Nach und nach dokumentieren unsere Moderatorinnen und Moderatoren der Workshops des Zukunftskongresses “Wachstum” die Ergebnisse ihrer Arbeitsgruppen.
Referentin: Dorothea Rodenhäuser
Moderatorin: Andrea Siemsen
In diesem Workshop stellte Dorothee Rodenhäuser kompetent und anschaulich eine Alternative zum Bruttoinlandsprodukt (BIP) vor: Den nationale Wohlfahrtsindex (NWI). Von den verschiedenen Indikatoren, die in diesen Index einfließen, überzeugte vor allem die Bewertung des ehrenamtlichen Engagements und der Einbezug des Nachhaltigkeitsgedankens. Es scheint möglich, mit diesem Index die Diskussion um das Wachstum von Volkswirtschaften auf eine neue Ebene zu heben und einen Bewusstseinswandel weg vom reinen Wachstumsgedanken zu fördern.

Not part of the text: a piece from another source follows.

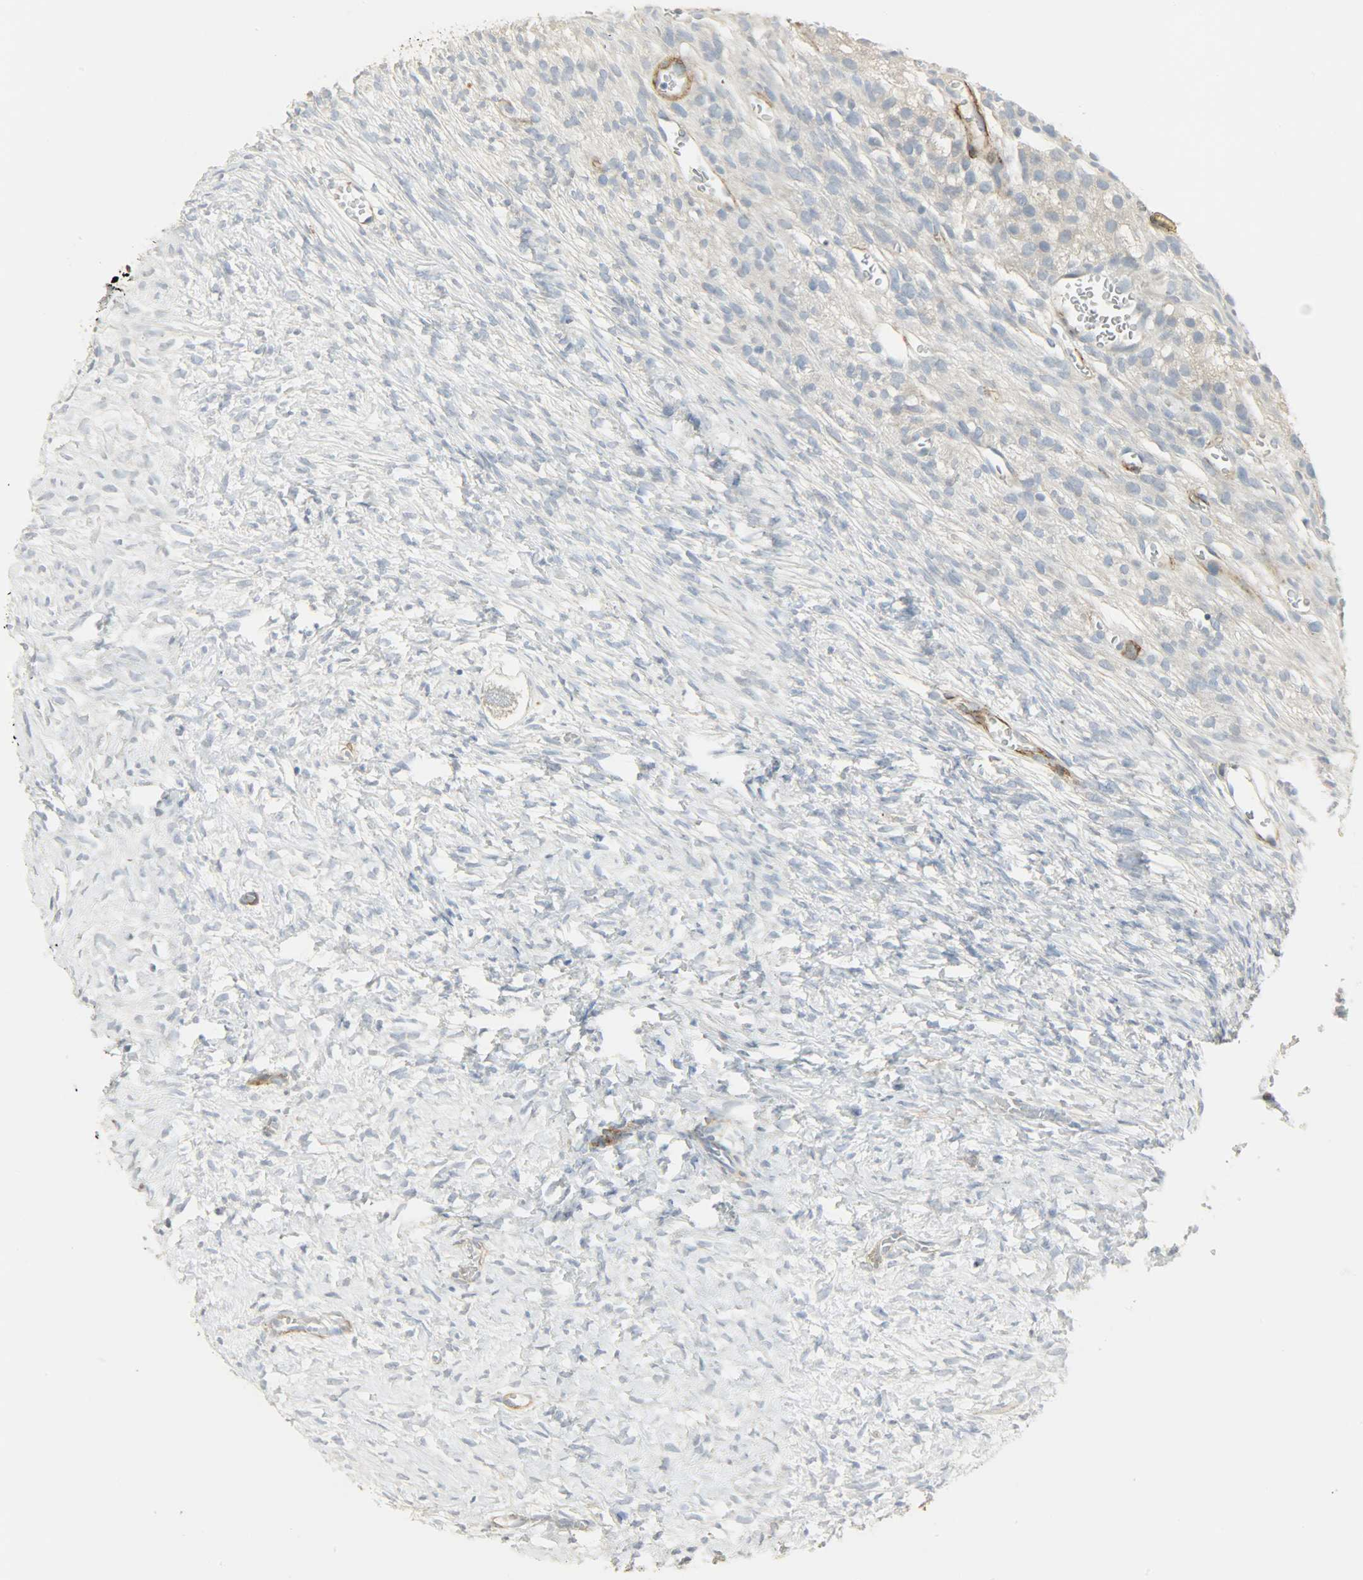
{"staining": {"intensity": "negative", "quantity": "none", "location": "none"}, "tissue": "ovary", "cell_type": "Ovarian stroma cells", "image_type": "normal", "snomed": [{"axis": "morphology", "description": "Normal tissue, NOS"}, {"axis": "topography", "description": "Ovary"}], "caption": "Immunohistochemical staining of normal human ovary displays no significant positivity in ovarian stroma cells. (DAB (3,3'-diaminobenzidine) immunohistochemistry, high magnification).", "gene": "ENPEP", "patient": {"sex": "female", "age": 35}}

Dem NWI wird es zugetraut schädliche Entwicklungen einer Volkswirtschaft aufzuzeigen und der Politik Handlungsbedarf zu signalisieren. Auch wenn das Problem der reinen monetären Bewertung der Entwicklung von Volkswirtschaften gesehen wird, überzeugte der NWI die TeilnehmerInnen des Workshops. So wünschten sie sich, dass die Grünen in der wirtschaftspolitischen Diskussion immer wieder Bezug auf den NWI nehmen. Die öffentliche Wahrnehmung des NWI muss verstärkt werden, auch damit die Forschung ausgebaut wird. Denn die teilweise veraltete oder unsichere Datenlage (unter anderem Ausdruck der begrenzten Forschungsmittel) schwächt die Aussagekraft des NWI.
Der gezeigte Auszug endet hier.